> Exercise description: An exact copy is needed of each line from the one including "tote bag: none" through the last line of the entries, both ends counted, with nothing added.

Start of Records

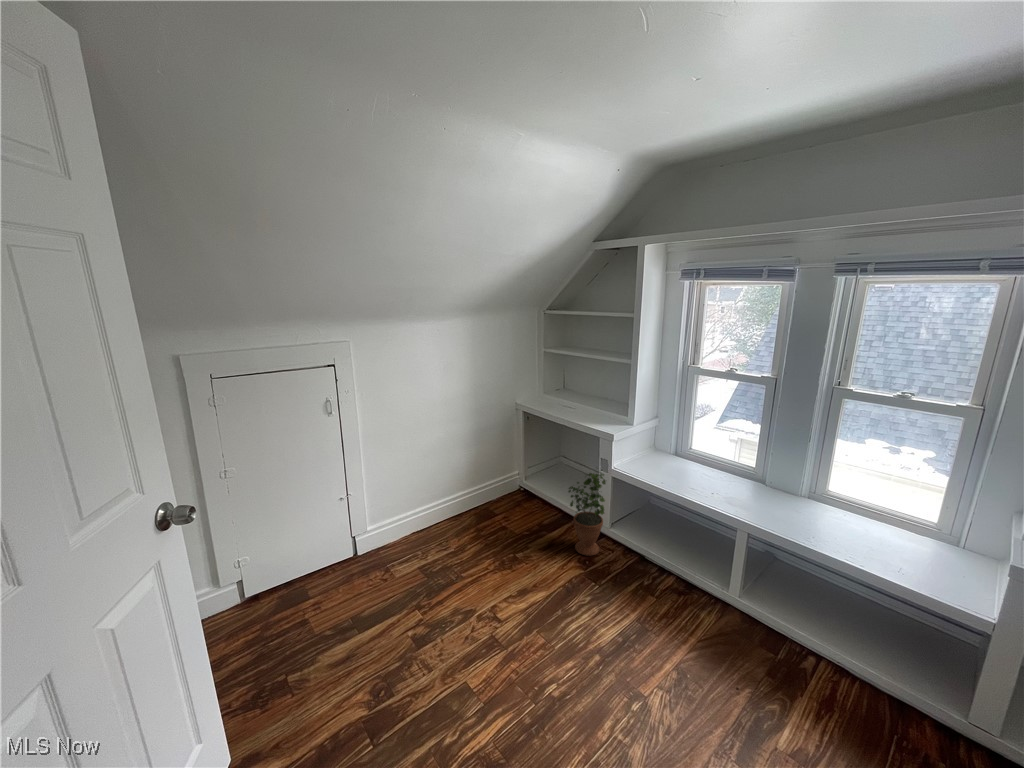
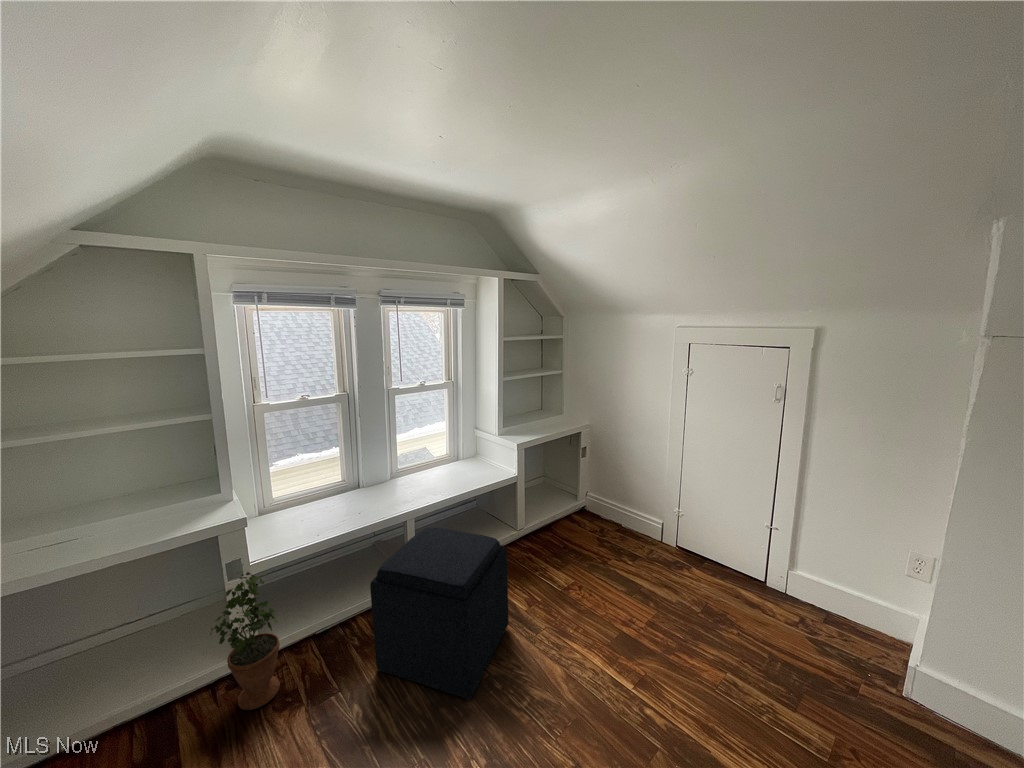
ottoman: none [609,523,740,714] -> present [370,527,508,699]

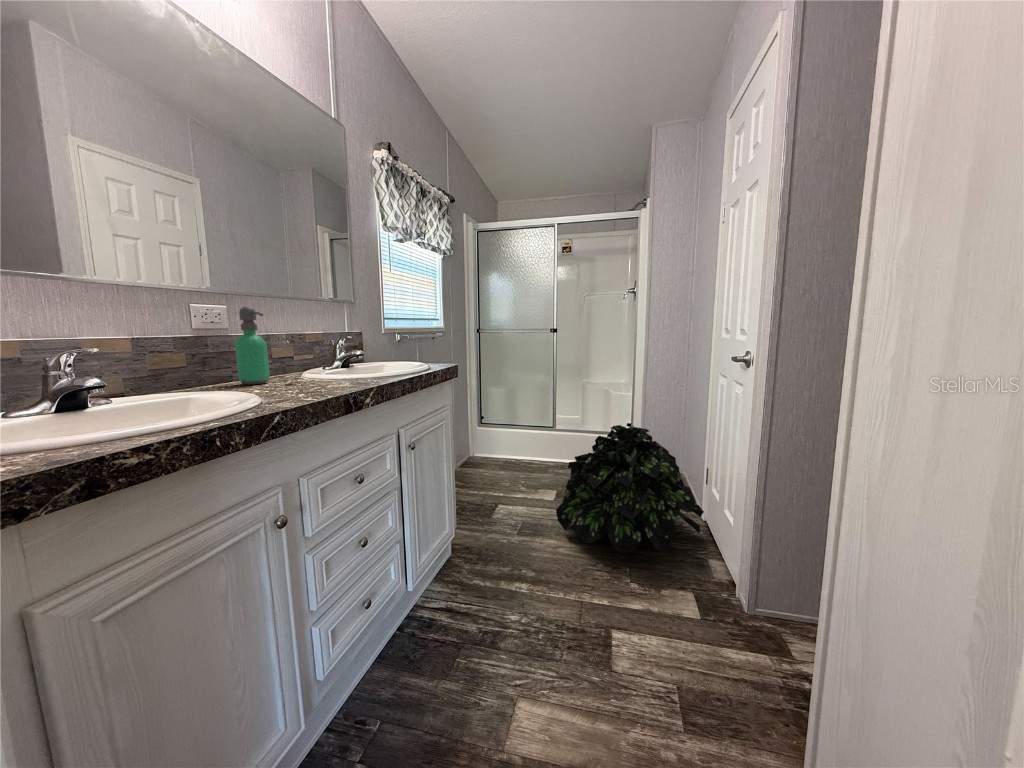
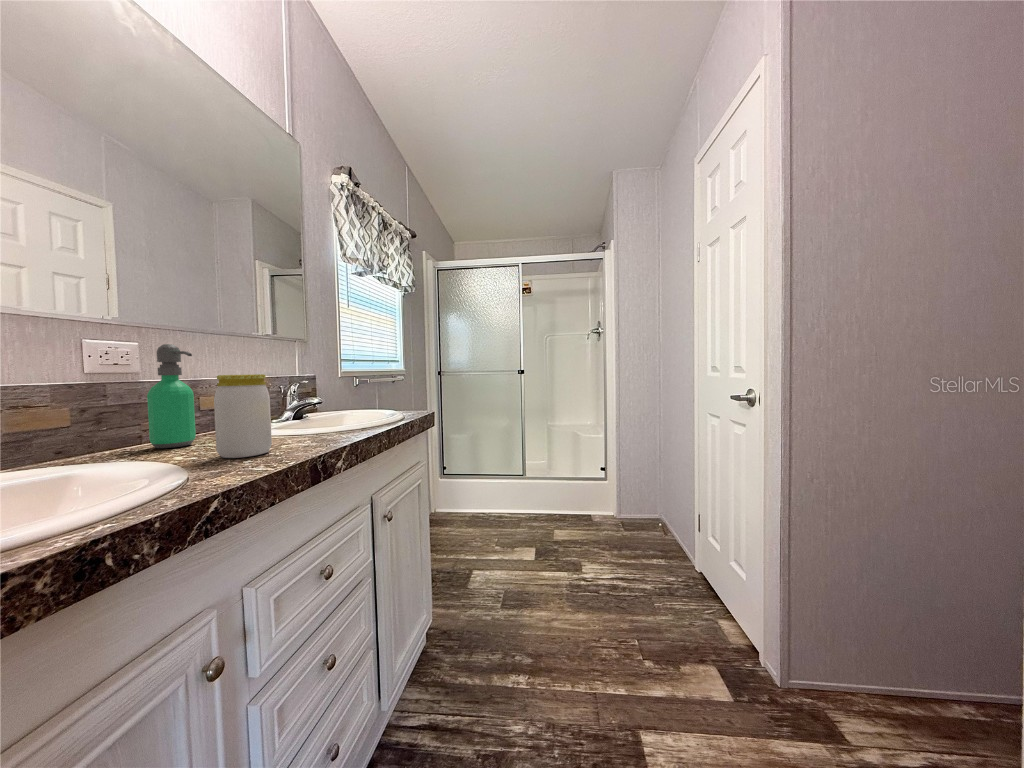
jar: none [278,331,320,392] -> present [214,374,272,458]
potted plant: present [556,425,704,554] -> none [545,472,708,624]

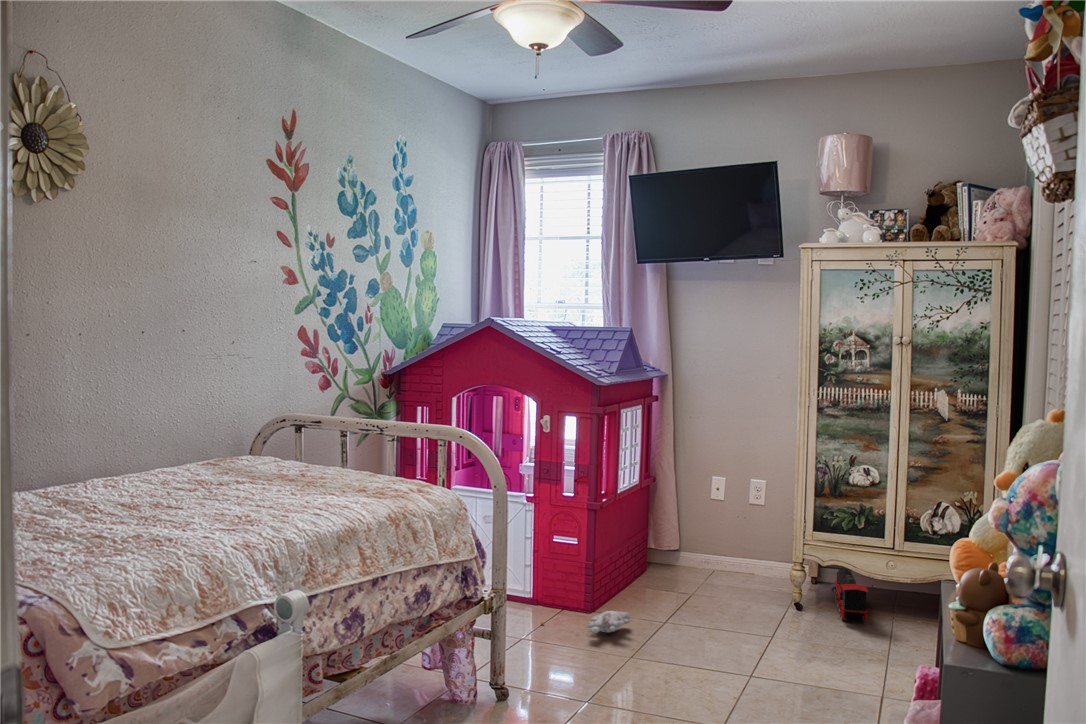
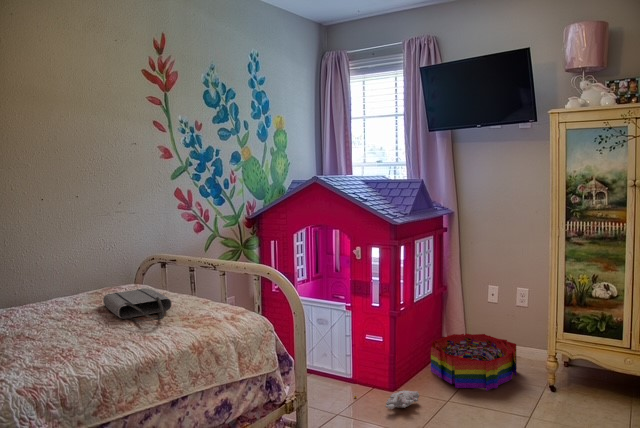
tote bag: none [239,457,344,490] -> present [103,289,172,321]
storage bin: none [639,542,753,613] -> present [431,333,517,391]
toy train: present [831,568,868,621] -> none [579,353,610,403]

End of Records

> Output:
tote bag: none [239,457,344,490] -> present [103,289,172,321]
storage bin: none [639,542,753,613] -> present [431,333,517,391]
toy train: present [831,568,868,621] -> none [579,353,610,403]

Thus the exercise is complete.